Because this is the only thread where we can get away with it.


----------



## Crazy Weavile (Jul 21, 2008)

*Re: The 193 Posts Club*

*Indeed. Also, I still wish I could join. Opal, start posting more so you have an equal postcount to me.

People, start using more funky fonts.*


----------



## Furretsu (Jul 21, 2008)

*Re: The 193 Posts Club*

I'm pretty sure you're not supposed to capitalize the "o" in "opaltiger."


----------



## Crazy Weavile (Jul 21, 2008)

*Re: The 193 Posts Club*

*In that font, "o" and "O" look the same.*


----------



## Furretsu (Jul 21, 2008)

*Re: The 193 Posts Club*

*I didn't use a capital O in that post at all, so it's all good.*


----------



## Crazy Weavile (Jul 21, 2008)

*Re: The 193 Posts Club*

*No, the one I was using before. The weird one.*


----------



## opaltiger (Jul 21, 2008)

*Re: The 193 Posts Club*



Icalasari said:


> Why is everybody posting in huge text?
> 
> Also, I have too many posts to join!
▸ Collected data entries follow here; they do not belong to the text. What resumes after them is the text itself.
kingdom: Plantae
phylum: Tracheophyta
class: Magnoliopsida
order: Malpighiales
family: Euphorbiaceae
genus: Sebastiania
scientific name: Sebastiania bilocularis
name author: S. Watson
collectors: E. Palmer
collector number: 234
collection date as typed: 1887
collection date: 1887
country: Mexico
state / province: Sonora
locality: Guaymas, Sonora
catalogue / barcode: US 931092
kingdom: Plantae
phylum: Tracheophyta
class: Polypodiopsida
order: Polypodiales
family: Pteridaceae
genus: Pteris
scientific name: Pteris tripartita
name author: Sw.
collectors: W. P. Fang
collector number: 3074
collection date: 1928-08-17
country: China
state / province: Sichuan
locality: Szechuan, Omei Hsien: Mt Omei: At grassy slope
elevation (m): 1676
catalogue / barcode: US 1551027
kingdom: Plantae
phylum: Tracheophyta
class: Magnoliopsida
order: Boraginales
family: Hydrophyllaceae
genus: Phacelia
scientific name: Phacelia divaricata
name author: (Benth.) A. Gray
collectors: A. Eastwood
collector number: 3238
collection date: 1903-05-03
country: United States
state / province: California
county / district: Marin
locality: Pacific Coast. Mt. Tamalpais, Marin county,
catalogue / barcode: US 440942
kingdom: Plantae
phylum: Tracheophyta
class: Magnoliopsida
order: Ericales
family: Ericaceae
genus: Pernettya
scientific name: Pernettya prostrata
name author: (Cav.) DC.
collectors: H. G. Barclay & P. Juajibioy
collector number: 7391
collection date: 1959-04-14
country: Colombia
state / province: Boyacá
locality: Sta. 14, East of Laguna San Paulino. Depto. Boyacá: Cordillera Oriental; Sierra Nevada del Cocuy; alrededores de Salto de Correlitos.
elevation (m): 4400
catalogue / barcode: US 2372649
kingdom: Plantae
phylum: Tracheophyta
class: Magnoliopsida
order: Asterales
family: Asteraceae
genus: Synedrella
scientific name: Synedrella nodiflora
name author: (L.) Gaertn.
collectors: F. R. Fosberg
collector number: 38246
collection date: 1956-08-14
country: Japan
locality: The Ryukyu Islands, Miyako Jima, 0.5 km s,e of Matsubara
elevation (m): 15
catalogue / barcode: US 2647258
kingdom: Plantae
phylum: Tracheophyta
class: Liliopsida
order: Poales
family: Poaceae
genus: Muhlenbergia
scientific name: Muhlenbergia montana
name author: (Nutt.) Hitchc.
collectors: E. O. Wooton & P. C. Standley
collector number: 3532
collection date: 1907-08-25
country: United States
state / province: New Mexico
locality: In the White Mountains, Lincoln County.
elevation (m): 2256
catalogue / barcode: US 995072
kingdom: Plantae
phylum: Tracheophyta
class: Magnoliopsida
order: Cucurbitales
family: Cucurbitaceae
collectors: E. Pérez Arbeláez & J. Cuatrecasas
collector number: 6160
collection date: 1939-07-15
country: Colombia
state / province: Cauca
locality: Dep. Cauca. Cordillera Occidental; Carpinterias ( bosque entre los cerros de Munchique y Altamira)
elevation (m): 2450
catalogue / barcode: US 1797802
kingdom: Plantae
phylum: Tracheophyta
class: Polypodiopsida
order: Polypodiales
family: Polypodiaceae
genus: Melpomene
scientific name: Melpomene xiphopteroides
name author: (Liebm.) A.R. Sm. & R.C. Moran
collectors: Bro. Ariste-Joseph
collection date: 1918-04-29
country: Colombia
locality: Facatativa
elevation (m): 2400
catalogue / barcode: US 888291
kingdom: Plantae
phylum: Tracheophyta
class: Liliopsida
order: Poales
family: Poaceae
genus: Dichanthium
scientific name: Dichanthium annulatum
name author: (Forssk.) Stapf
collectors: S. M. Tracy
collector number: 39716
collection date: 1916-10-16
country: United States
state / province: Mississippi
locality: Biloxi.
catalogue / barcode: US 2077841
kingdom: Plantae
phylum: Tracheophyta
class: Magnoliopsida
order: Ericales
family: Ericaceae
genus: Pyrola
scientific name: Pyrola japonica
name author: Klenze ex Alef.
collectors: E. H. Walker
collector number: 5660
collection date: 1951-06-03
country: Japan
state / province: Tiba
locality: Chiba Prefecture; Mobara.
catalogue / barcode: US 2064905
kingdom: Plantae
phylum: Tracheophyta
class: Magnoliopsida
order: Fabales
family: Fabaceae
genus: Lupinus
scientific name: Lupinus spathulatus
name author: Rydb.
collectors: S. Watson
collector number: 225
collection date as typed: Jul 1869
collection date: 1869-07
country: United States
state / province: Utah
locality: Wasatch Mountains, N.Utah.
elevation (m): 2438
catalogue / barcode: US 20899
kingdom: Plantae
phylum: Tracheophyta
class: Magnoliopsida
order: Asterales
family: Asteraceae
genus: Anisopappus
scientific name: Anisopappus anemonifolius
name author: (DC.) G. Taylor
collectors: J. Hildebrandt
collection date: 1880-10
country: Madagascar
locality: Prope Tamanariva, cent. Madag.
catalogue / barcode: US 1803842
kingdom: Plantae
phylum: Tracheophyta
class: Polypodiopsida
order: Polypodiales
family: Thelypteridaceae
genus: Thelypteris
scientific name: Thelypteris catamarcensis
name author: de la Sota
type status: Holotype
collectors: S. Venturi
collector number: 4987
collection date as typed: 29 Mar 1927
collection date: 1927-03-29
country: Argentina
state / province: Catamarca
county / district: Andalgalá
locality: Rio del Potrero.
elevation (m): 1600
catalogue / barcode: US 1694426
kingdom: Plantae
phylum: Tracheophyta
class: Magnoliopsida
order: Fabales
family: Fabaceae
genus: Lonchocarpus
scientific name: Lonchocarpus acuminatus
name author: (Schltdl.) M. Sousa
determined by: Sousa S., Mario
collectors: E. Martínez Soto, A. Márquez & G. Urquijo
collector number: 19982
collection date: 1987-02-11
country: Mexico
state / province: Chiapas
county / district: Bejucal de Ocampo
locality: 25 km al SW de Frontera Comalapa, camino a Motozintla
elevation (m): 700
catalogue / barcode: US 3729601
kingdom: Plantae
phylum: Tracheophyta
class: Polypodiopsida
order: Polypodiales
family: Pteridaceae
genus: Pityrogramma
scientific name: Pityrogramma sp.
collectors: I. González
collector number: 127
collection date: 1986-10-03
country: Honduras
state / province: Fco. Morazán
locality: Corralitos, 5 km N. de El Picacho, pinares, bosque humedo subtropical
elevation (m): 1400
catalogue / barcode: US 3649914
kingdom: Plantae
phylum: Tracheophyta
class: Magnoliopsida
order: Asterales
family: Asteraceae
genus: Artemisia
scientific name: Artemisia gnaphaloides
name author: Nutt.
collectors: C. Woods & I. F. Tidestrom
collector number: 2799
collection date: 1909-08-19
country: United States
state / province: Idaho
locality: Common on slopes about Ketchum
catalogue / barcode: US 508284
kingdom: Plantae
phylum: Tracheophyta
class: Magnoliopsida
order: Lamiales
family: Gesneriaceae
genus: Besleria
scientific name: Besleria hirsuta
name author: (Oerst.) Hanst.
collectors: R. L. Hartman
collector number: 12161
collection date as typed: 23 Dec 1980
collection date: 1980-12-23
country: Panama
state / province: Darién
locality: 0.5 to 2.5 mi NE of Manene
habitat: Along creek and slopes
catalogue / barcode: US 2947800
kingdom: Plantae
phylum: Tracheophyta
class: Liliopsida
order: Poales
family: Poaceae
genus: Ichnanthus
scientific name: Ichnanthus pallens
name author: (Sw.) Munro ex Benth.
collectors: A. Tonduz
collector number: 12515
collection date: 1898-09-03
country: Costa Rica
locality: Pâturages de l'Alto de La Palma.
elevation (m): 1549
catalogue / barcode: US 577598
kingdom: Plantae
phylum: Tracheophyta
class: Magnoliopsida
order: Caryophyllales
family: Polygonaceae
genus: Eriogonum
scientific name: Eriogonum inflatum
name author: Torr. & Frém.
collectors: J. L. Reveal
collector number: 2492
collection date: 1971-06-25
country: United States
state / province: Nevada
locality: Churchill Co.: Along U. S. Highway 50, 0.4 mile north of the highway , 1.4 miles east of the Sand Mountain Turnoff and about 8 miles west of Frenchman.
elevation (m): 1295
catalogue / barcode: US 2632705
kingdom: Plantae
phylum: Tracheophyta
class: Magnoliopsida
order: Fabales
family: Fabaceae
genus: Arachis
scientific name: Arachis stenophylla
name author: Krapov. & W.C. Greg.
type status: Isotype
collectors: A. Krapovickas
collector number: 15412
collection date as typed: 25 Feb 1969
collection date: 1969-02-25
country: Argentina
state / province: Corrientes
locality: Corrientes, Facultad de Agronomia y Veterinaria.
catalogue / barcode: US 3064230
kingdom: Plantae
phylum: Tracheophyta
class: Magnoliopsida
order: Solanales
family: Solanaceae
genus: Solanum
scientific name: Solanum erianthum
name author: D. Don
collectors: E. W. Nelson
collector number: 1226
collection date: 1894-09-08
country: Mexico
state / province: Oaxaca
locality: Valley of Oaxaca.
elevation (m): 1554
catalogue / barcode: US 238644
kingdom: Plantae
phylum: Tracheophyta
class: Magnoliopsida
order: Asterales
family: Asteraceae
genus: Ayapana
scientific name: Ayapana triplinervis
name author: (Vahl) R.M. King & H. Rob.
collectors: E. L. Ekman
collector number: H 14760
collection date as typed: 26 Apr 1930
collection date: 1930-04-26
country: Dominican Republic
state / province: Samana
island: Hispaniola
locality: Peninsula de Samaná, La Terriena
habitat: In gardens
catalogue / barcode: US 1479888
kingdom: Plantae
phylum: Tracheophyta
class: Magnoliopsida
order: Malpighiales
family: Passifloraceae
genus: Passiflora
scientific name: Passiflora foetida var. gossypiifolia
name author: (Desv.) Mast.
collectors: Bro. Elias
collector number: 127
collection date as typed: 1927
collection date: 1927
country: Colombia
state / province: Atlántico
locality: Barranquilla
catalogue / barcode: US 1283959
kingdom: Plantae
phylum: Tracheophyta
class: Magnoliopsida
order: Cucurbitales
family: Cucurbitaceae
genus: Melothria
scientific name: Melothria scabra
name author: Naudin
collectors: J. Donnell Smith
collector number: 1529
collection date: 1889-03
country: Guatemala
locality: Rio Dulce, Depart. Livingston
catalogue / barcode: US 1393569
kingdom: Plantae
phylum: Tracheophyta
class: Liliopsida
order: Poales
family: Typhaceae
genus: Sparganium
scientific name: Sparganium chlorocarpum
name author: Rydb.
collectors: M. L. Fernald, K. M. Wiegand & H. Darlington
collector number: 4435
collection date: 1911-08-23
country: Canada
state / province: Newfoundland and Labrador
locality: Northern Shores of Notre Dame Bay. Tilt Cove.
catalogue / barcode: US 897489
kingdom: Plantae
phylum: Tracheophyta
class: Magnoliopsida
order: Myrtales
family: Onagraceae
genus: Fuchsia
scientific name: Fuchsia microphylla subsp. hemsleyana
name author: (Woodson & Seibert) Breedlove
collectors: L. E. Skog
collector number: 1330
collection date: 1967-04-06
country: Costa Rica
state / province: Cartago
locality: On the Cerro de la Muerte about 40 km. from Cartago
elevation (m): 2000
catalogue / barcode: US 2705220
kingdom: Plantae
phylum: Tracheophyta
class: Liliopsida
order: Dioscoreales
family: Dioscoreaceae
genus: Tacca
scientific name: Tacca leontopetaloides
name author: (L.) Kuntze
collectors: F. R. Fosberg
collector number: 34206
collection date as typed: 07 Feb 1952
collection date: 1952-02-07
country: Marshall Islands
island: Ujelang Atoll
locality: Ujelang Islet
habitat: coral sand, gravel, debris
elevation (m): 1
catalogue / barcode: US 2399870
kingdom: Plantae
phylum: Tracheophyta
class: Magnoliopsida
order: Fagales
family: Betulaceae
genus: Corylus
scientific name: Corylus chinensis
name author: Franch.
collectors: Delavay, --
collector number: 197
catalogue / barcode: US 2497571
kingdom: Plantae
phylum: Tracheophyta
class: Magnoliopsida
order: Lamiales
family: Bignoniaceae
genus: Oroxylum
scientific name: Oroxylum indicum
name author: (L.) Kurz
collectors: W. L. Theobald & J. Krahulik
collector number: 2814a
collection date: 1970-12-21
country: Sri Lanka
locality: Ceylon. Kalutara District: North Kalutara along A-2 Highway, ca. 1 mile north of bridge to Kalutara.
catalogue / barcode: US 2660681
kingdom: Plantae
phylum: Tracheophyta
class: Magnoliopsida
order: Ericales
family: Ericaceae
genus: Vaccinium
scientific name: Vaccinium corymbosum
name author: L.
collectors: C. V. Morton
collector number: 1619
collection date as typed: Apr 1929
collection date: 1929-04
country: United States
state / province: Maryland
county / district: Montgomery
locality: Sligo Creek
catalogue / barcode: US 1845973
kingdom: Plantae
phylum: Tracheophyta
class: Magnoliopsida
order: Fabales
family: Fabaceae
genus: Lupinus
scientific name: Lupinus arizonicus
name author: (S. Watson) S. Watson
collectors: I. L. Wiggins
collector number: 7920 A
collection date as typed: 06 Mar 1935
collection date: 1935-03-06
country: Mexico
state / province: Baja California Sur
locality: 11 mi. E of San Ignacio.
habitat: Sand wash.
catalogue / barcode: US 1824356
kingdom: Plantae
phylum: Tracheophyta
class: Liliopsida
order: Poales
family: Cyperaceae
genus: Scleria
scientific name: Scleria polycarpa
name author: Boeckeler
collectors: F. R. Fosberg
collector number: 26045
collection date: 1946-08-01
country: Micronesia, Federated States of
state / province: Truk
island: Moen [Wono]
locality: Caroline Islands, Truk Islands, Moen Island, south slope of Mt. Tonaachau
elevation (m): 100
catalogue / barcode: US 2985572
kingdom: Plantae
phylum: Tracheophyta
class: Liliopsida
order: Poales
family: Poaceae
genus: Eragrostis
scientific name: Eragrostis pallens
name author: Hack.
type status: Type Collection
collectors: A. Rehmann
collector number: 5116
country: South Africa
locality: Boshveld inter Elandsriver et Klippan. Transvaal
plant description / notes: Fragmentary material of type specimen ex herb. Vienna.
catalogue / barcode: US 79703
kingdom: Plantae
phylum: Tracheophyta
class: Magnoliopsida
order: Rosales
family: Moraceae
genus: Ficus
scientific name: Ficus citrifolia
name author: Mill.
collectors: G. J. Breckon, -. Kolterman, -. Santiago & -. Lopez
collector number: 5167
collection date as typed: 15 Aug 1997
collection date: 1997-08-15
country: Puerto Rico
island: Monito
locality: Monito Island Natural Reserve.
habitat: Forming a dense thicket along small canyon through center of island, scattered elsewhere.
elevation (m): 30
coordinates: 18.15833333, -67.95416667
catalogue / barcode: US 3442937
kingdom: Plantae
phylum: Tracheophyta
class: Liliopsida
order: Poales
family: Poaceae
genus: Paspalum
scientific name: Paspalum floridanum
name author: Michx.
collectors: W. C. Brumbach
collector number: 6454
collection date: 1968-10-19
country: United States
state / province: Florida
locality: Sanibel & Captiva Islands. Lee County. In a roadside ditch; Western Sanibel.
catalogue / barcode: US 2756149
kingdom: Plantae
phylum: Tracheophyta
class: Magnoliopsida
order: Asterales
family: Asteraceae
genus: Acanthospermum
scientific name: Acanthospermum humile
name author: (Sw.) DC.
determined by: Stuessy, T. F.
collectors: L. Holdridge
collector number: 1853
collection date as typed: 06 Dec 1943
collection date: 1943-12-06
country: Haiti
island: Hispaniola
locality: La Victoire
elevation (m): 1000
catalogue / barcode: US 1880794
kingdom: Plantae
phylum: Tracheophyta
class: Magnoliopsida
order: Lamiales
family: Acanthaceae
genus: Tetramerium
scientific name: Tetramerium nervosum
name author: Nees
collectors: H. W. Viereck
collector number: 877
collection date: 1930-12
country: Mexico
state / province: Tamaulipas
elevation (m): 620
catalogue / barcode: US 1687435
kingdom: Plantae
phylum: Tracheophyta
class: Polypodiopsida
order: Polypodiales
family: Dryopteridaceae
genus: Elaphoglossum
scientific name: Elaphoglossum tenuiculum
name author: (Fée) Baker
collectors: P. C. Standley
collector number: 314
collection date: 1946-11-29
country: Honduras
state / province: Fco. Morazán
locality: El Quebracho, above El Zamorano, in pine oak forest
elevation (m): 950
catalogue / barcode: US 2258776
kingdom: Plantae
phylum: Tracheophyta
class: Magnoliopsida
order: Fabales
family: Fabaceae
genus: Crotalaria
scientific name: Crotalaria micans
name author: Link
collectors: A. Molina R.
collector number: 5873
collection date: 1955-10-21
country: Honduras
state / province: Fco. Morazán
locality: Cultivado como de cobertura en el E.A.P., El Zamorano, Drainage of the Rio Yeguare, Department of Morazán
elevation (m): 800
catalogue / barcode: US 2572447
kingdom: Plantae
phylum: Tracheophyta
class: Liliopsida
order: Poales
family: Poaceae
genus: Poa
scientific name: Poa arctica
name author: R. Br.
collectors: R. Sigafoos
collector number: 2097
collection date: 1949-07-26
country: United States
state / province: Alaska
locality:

D:


god bless greasemonkey


----------



## nastypass (Jul 21, 2008)

oh god I've created a monster  D:


----------



## Zhorken (Jul 21, 2008)

opaltiger said:
			
		

> since posting here is your 212nd.


is one's _212nd_. hm.


----------



## opaltiger (Jul 21, 2008)

shut up, I keep scanning only the numbers and missing that :(


----------



## Crazy Weavile (Jul 21, 2008)

*Big text is fun.*


----------



## Exdeath (Jul 21, 2008)

*You know, we should rename this the huge text fan club. *


----------



## Adriane (Jul 21, 2008)

Or we should stop posting in big text because it's annoying and dumb and you all are totally *missing* the point of this thread.


----------



## Exdeath (Jul 22, 2008)

Ohsnap, they're on to us!Fine, I'll stop posting in huge text. Since you asked.


----------